▶ JOB ITEM: Transcribe every line of text in the material below without any changes, and leave the pictures out.

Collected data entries
* * *
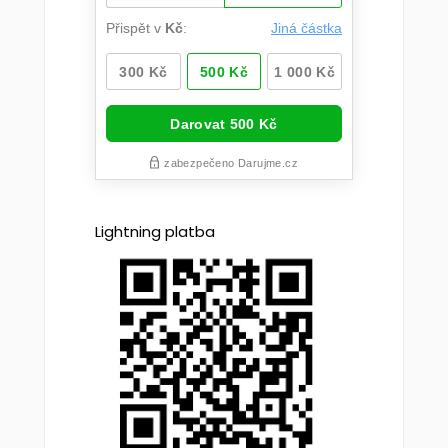
Lightning platba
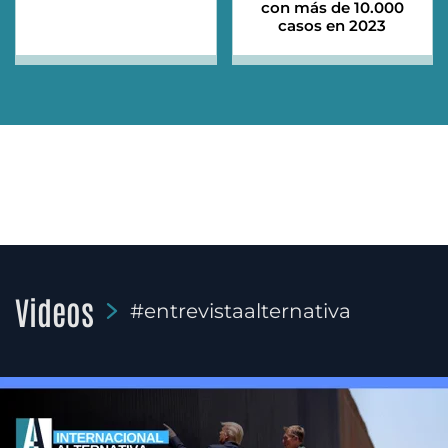
con más de 10.000
casos en 2023
Videos
#entrevistaalternativa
* * *
▶ SOLUTION TO THIS EXERCISE:
Lightning platba
con más de 10.000
casos en 2023
Videos
#entrevistaalternativa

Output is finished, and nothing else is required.